Take Mitt Romney, for example. Just yesterday he told a crowd in Michigan (via Political Animal):

I will improve schools and universities and colleges with greater choice, greater accountability, and greater application of the technologies that have transformed so much of our economy.

Based on Mitt’s record at Bain Capital that sounds like an open door for online adjuncts in China. It also reminds me of the Republican Party’s plan for government in general. First they take it over. Then they run it into the ground (profiting handsomely along the way). Then they run again on a platform of more of the same because government doesn’t work.

I know from my extensive reading that an awful lot of people working on online education in this country have the purest of motives, but they aren’t the ones who control university budgets. Those people seem more interested in sabotage to me. Perhaps not sabotage of education in general, but certainly sabotaging the prerogatives of faculty.

* None of these thoughts are original to me, by the way. See, for example, this post by Zunguzungu in order to watch the entire train wreck unfold in 140-character bites.





Eve of destruction?

9 03 2012

Why do so many people these days get their jollies contemplating the destruction of my job? Take, this guy, for instance:

I think what you see happening now with the massive open courses is going to fundamentally change the business models. It’s going to put the notion of value front and center. Why would I want a credential from this university? Why would I want to pay tuition to this university?

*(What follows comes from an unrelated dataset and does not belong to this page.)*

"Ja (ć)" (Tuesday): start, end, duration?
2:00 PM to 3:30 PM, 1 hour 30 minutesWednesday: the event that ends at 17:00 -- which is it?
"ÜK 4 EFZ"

I don’t know…perhaps because you want more than a vocational education. Because you think you’ll learn more in a class with fewer than 10,000 people in it. Because you want to move out of your parents’ house as soon as possible. Because you’re interested in the humanities. [As far as I know, it is still very difficult to study the cello online.]

Then there’s this guy:

The high school senior who stood up at Mitt Romney’s town hall meeting here today was worried about how he and his family would pay for college, and wanted to hear what the candidate would do about rising college costs if elected. He didn’t realize that Mr. Romney was about to use him to demonstrate his fiscal conservatism to the crowd.

The answer: nothing.

Mr. Romney was perfectly polite to the student. He didn’t talk about the dangers of liberal indoctrination on college campuses, as Rick Santorum might have. But his warning was clear: shop around and get a good price, because you’re on your own.

“It would be popular for me to stand up and say I’m going to give you government money to pay for your college, but I’m not going to promise that,” he said, to sustained applause from the crowd at a high-tech metals assembly factory here. “Don’t just go to one that has the highest price. Go to one that has a little lower price where you can get a good education. And hopefully you’ll find that. And don’t expect the government to forgive the debt that you take on.”

Daniel Luzer explains why this answer is, as the English like to say, bollocks:

Since 1980, the cost of public universities, adjusted for inflation, has tripled. And so if the state doesn’t fund the public colleges very well, as the former governor of Massachusetts might understand, students just pay more for college. There’s no “shopping around” and “going to one that has a little lower price where you can get a good education” that will fix that problem.

Sign everybody up for MOOCs and taxpayers won’t have to foot the bill for anyone’s higher education and higher education as we know it will be dead. Force students to pursue the ever-elusive excellence without money and the effect will be the same. It will just take a little longer.